Wandel beginnt im Kleinen
Was mir heute sehr imponiert, sind die zahlreichen studentischen Vereine, die sich um die Themen kümmern, die die heutige Generation bewegen: Initiativen wie Oikos sind im Nachhaltigkeitskontext unterwegs, bringen Vorstösse ins Rektorat, sprechen Unangenehmes an. Der Zulauf in diesen Vereinen zeigt, wie fortschrittlich die heutige Generation denkt, wie sie sich einbringt und sich für ihre Werte einsetzt. Ihr Eintritt ins Arbeitsleben dürfte den Wandel in Zukunft beschleunigen. Der Umgang mit Nachhaltigkeit überrascht mich immer wieder: Kürzlich haben wir uns darüber Gedanken gemacht, was wir den Studierenden zur Graduation schenken könnten. Dabei hat eine studentische Mitarbeiterin angeregt, wir sollten doch statt ein neues Produkt abzugeben besser die Möglichkeit anbieten, bestehende Produkte z.B. mit einer Stickerei zu ergänzen. Diese Aussage zeigt, dass eine neue Generation ausgebildet wird, die anders denkt und handelt. Was mir auch immer wieder sehr positiv auffällt, ist die Professionalität des Vorstands der Studentenschaft. Es ist ein Privileg, jedes Jahr mit einem Team von SHSGVorständen zusammenzuarbeiten. Wir begegnen uns auf Augenhöhe.

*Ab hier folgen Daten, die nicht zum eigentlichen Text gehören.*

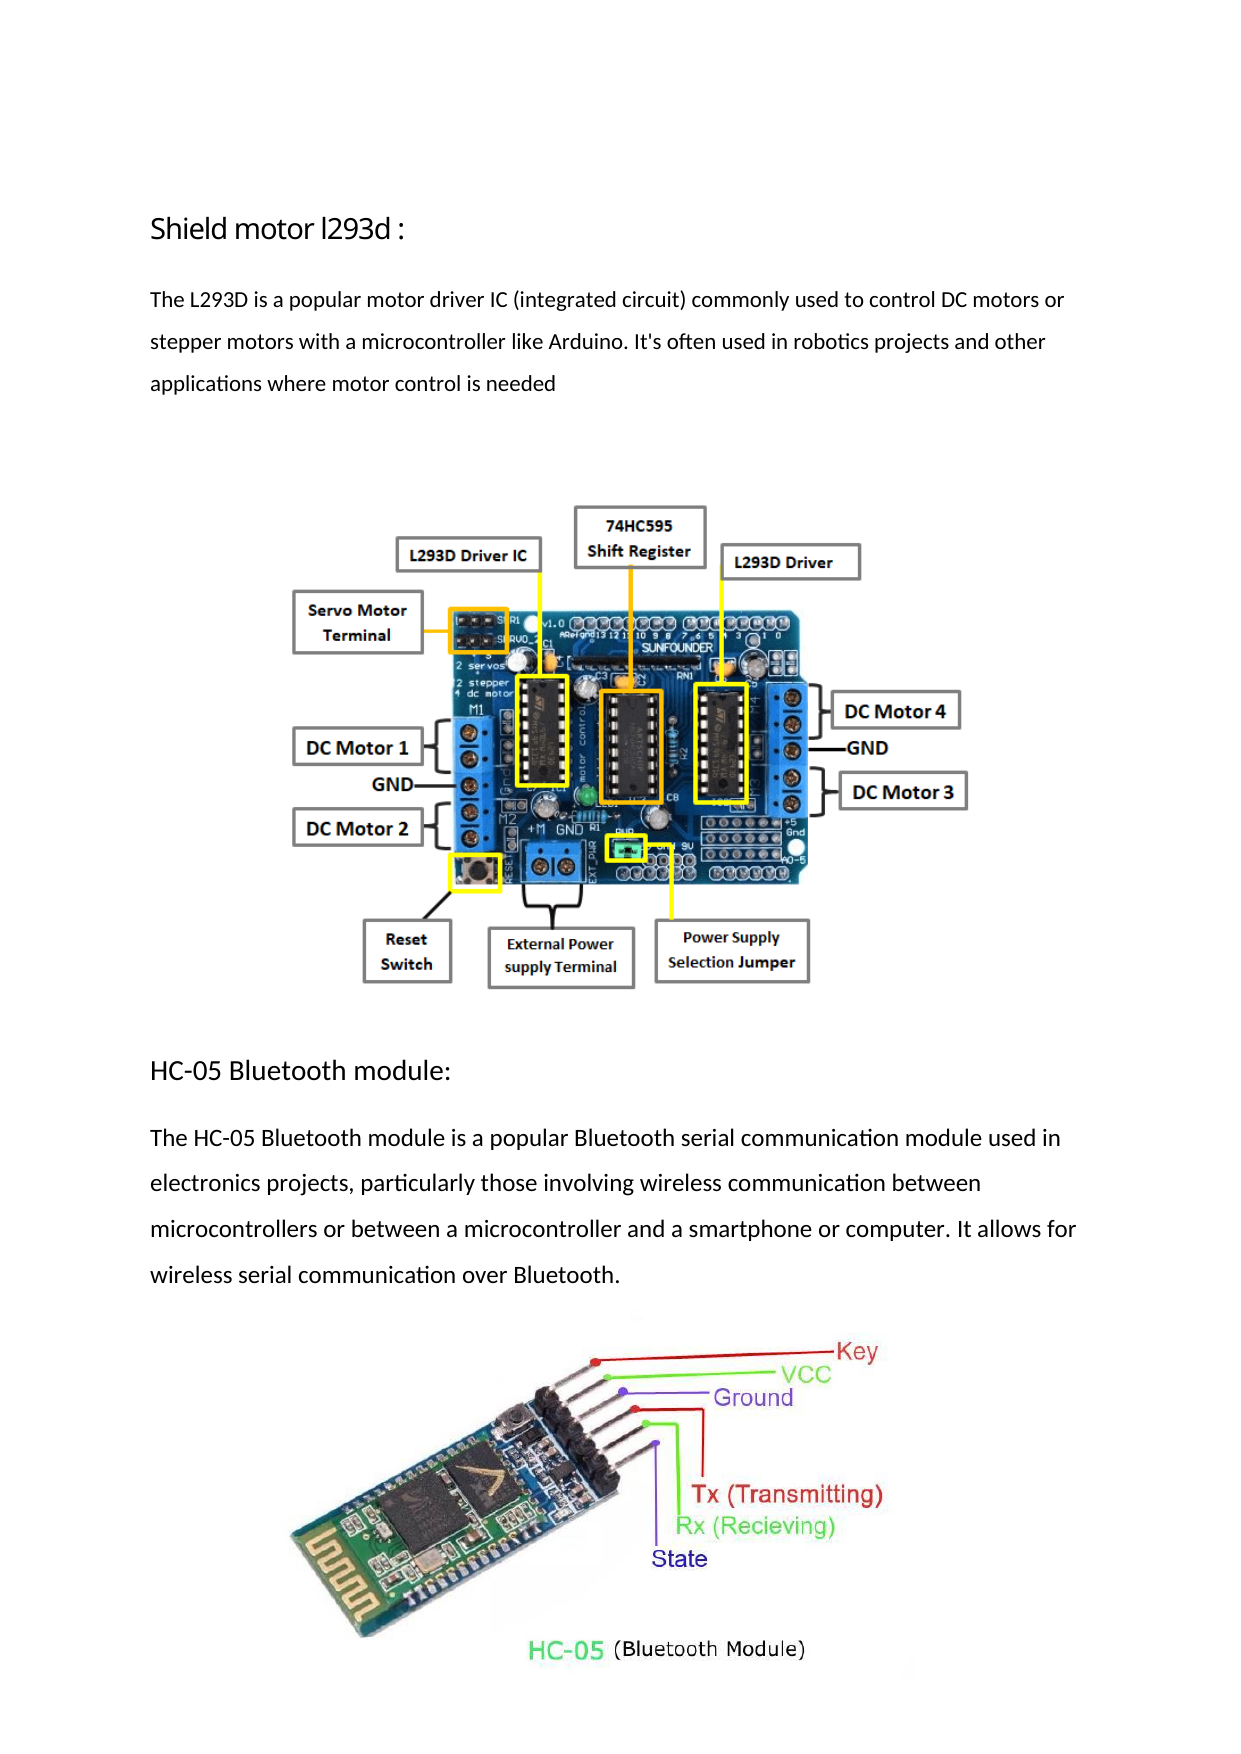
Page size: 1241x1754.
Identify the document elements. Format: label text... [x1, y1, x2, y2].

Kultur des Zurückgebens tief verankert
Wie schnell etwas umgesetzt werden kann, wenn sich einige Alumnae und Alumni engagieren, zeigt sich eindrücklich am Beispiel des HSG Learning Centers, das nun SQUARE heisst. Ich erinnere mich noch gut, als ich meine Stelle bei HSG Alumni vor sechs Jahren angetreten habe. Damals stand erst die Absicht, ein Gebäude zu erstellen, das komplett privat finanziert werden sollte – und es sollte eine neue Art des Lernens und Lehrens an der HSG initiieren. Damals wurden erste Gespräche mit möglichen Donator:innen geführt, auch mit Alumnae und Alumni, die den Kontakt zu ihrer Alma Mater etwas verloren hatten. Ich staune heute noch darüber, wie rasch sich diese für ein Mammutprojekt begeistern liessen, obwohl noch vieles erst eine Idee war. Dass heute bereits die Lichter am SQUARE brennen und im Frühling 2022 das Leben einkehren wird, ist ein wunderschönes Gefühl. Es ist auch toll zu wissen, dass schon über 900 Alumnae und Alumni einen finanziellen Beitrag an den Bau und damit die neue Art des Lernens und Lehrens geleistet haben. Danke!
Diese Kultur des Zurückgebens ist an der HSG gut verankert. Alumnae und Alumni kehren regelmässig auf den Campus zurück, sei es als Mentor:innen, als Referent:innen, als Praxispartner:innen oder als Arbeitgeber:innen. Und sie unterstützen auch finanziell mit kleinen und grossen Summen, nicht nur bei grossen Vorhaben wie dem SQUARE. Das ist eine wichtige Tradition. Oft ist sie, da Teil der HSG-Kultur, schon fast zu selbstverständlich und man merkt erst mit etwas Abstand, was bereits alles existiert.
Allerdings: Die Universität der Zukunft wird noch mehr von Exzellenz leben, um im Wettbewerb bestehen zu können, der immer internationaler wird. Dazu werden weitere private Mittel benötigt, um die kantonale Finanzierung zu ergänzen. Es wird daher noch stärker die Aufgabe von uns allen werden, von dem, was uns die Ausbildung an der HSG ermöglicht hat, auch wieder etwas – Erfahrung, Engagement und Finanzen – zurückzugeben: einerseits aus Verbundenheit, anderseits mit Blick auf die Zukunft, und letztlich ganz einfach auch, um die Positionierung der HSG, ihren Ruf und damit den Wert des eigenen HSG-Diploms zu erhöhen.